Стоунер не отвечал. Где-то внутри него зарождалась пустота; он чувствовал себя вянущим, отсыхающим листом. Наконец он проговорил:
— Можешь дать мне неделю? Мне надо подумать. Одну неделю.
Финч кивнул:
— Неделю я, пожалуй, смогу его сдерживать. Но вряд ли дольше. Прости, Билл. Ты сам все понимаешь.
— Да. — Стоунер поднялся с кресла и немного постоял на тяжелых, онемевших ногах. — Я дам тебе знать. Как только решу, я сразу дам тебе знать.
Он вышел из кабинета в сумрачный длинный коридор, а оттуда, тяжело ступая, — на солнце, в широкий мир, который был теперь для него тюрьмой, куда бы он ни направился.
Потом, годы спустя, он, бывало, пытался вызвать в памяти дни после разговора с Гордоном Финчем — и не мог их вспомнить хоть сколько-нибудь ясно. Он был похож на ходячего мертвеца, движимого только привычкой, только упрямой волей.
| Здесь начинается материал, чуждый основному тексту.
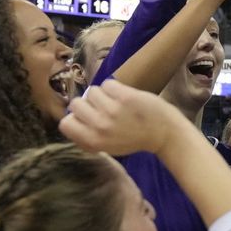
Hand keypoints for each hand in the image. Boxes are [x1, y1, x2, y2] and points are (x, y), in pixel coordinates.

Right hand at [61, 79, 185, 155]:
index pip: (65, 123)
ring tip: (116, 102)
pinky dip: (116, 88)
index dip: (75, 118)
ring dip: (103, 94)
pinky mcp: (125, 96)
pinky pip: (108, 84)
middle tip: (103, 108)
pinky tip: (125, 97)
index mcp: (93, 141)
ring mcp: (112, 110)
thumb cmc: (135, 139)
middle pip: (76, 103)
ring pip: (92, 91)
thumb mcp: (107, 146)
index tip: (86, 118)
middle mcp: (99, 126)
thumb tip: (72, 119)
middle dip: (88, 104)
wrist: (165, 133)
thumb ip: (89, 135)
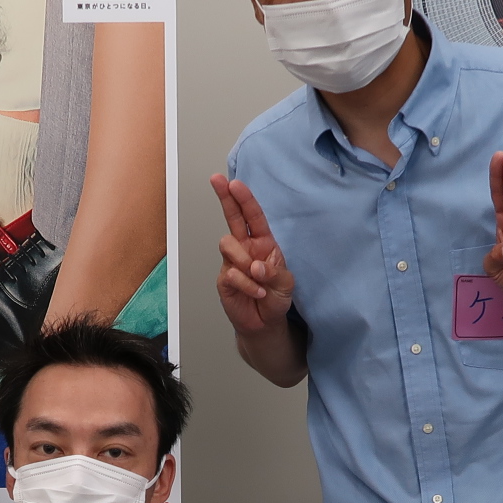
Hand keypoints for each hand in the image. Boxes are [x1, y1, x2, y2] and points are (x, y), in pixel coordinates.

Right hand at [210, 177, 297, 337]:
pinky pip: (231, 273)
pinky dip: (247, 285)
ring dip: (245, 261)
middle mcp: (245, 248)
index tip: (235, 183)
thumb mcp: (285, 283)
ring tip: (258, 279)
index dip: (244, 199)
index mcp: (263, 242)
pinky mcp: (224, 279)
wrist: (264, 323)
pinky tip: (256, 293)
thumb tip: (255, 265)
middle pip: (232, 218)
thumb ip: (274, 271)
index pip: (252, 217)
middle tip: (217, 180)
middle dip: (225, 197)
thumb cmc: (275, 297)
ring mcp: (232, 262)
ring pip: (228, 244)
При этом он был в эти несколько дней странно восприимчив к самому себе, к окружающим местам, к людям и событиям; и он знал, что его наружность и поведение не дают другим верного понятия о его состоянии. Он вел занятия, здоровался с коллегами, участвовал в заседаниях — и никто из тех, с кем он виделся день ото дня, не подозревал неладного.
Но с первой же минуты после встречи с Финчем он где-то внутри онемелости, которая распространялась из крохотной сердцевины его бытия, сознавал, что некая часть жизни кончена, что некая его, Стоунера, часть до того близка к смерти, что можно почти спокойно наблюдать за ее умиранием. Выйдя из Джесси-Холла, он смутно чувствовал, что движется через кампус под ярким и бодрящим весенним солнцем; вдоль тротуаров и во дворах вовсю цвел кизил, являя взору мягкие колышущиеся облака, разреженные и полупрозрачные; воздух был пропитан сладким ароматом отцветающей сирени.
У Кэтрин он сделался лихорадочно и как-то грубо весел. Он отмахивался от ее вопросов о сегодняшнем разговоре с деканом, он принуждал ее смеяться — и притом он словно бы со стороны, с безмерной затаенной печалью, смотрел на последнюю попытку двоих людей повеселиться, похожую на танец на костях.
Но рано или поздно, он понимал, им придется поговорить начистоту; пока же слова, которые они произносили в эти дни, были театральными репликами, не раз отрепетированными каждым из них наедине со своим знанием. Это знание проявилось в грамматике: от настоящего времени («Какое счастье… мне так хорошо») они перешли к прошедшему («Мы были счастливы… нам хорошо с тобой было, правда?»); и в конце концов они поняли, что объяснение уже нельзя откладывать.